While interesting, for a consumer it’s worrisome if Amazon in seeing what B&N gets away with decides to raise prices. Hopefully it reveals that B&N sells a larger percentage of books with fixed publisher pricing and merely exposes the extent that Amazon is venturing into publishing.

Fbone January 27, 2012 um 2:28 am

B&N doesn’t include any titles less than $2.99 in their top 100 list. It may be a marketing scheme to encourage that price point.

If you look at the separate PubIt bestselling list, a 99 cent book is #1.

Richard Adin January 27, 2012 um 4:17 am

When you compare apples with oranges, as Fbone points out, you get grapefruit results, whcih is what the graph shows. What would Amazon’s average price be if you eliminated the under $2 category? I am always amazed at how easily people are mislead by graphs and charts.

Nate the Great January 27, 2012 um 7:50 am

Thanks for pointing out the detail, folks; I didn’t know.

But I’m not sure that it is relevant.

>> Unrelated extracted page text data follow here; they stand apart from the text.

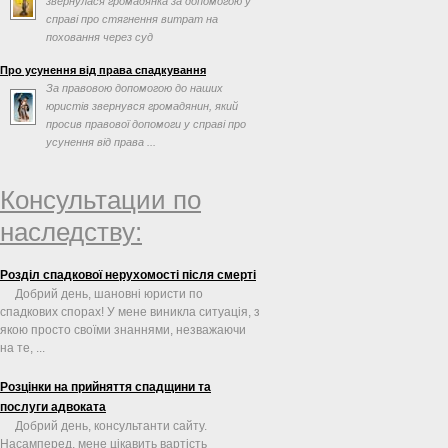
звернулася громадянка за допомогою у
справі про стягнення витрат на
поховання через суд
Про усунення від права спадкування
За правовою допомогою до наших
юристів звернувся громадянин, який
просив правової допомоги у справі про
усунення від права ...
Консультации по
наследству:
Розділ спадкової нерухомості після смерті
Добрий день, шановні юристи по
спадкових спорах! У мене виникла ситуація, з
якою просто своїми знаннями, незважаючи
на те, ...
Розцінки на прийняття спадщини та
послуги адвоката
Добрий день, консультанти сайту.
Насамперед, мене цікавить вартість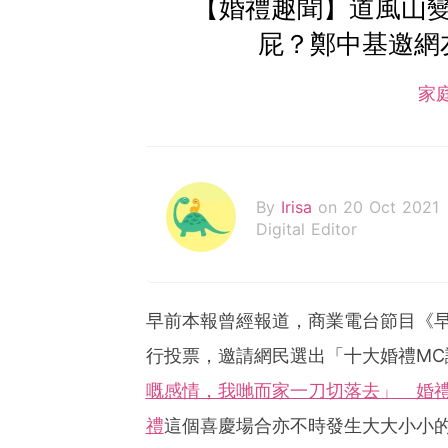
【婚禮趣聞】道風山
屁？鄭中基邀網
家
By
Irisa
on 20 Oct 2021
Digital Editor
早前本報曾經報道，商業電台節目《早霸王 Go
行投票，邀請網民選出「十大婚禮MC
嘅感情，我哋而家一刀切落去」 婚禮
禮
這個喜慶場合亦不時發生大大小小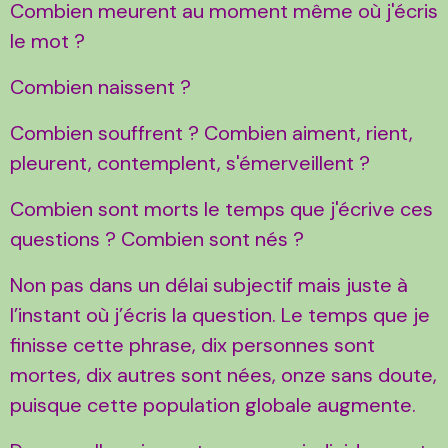
Combien meurent au moment même où j'écris
le mot ?
Combien naissent ?
Combien souffrent ? Combien aiment, rient,
pleurent, contemplent, s'émerveillent ?
Combien sont morts le temps que j'écrive ces
questions ? Combien sont nés ?
Non pas dans un délai subjectif mais juste à
l’instant où j’écris la question. Le temps que je
finisse cette phrase, dix personnes sont
mortes, dix autres sont nées, onze sans doute,
puisque cette population globale augmente.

The chart compares the top 100 list put out by each store. If B&N wishes to hobble itself by eliminating the cheapest ebooks, that is their problem. I also don’t think B&N’s decision is relevant to this chart because the average user probably won’t know. He will look at the lists and see that Amazon has cheaper prices.

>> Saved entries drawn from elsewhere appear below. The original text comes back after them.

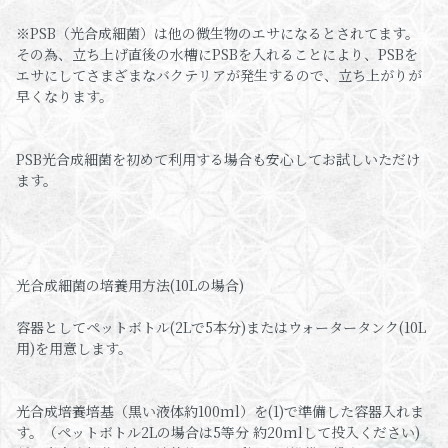
※PSB（光合成細菌）は他の微生物のエサになるとされてます。
その為、立ち上げ直後の水槽にPSBを入れることにより、PSBを
エサにしてさまざまなバクテリアが発生するので、立ち上がりが
早くなります。
PSB光合成細菌を初めて利用する場合も安心してお試しいただけ
ます。
光合成細菌の培養用方法(10Lの場合)
容器としてペットボトル(2Lで5本分)またはウォータータンク(10L
用)を用意します。
光合成培養培基（黒い液体約100ml）を(1)で準備した容器入れま
す。（ペットボトル2Lの場合は5等分 約20mlして投入ください)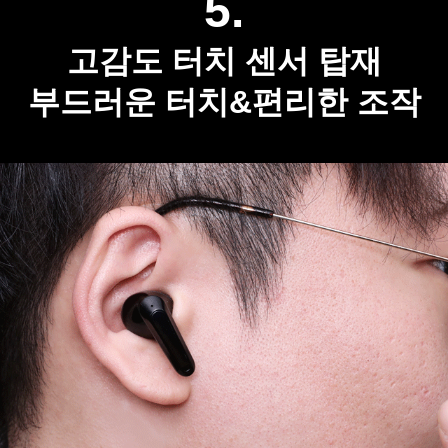
5.
고감도 터치 센서 탑재
부드러운 터치&편리한 조작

Richard Adin January 27, 2012 um 8:48 am

No, Nate, the average user will not look at the chart and decide that Amazon is cheaper — unless bloggers keep pushing the apples and oranges comparison. Most users will look for the book title XYZ by She Who Must Be Obeyed and compare the Amazon and B&N price on that book.

Think of it this way: If all you read are nonfiction histories of medieval times, you won’t care if Amazon sells contemporary romance for less than B&N. It is the distortion of facts by media that raises erroneous information to the level of important fact — it is what we see all the time in political campaigns.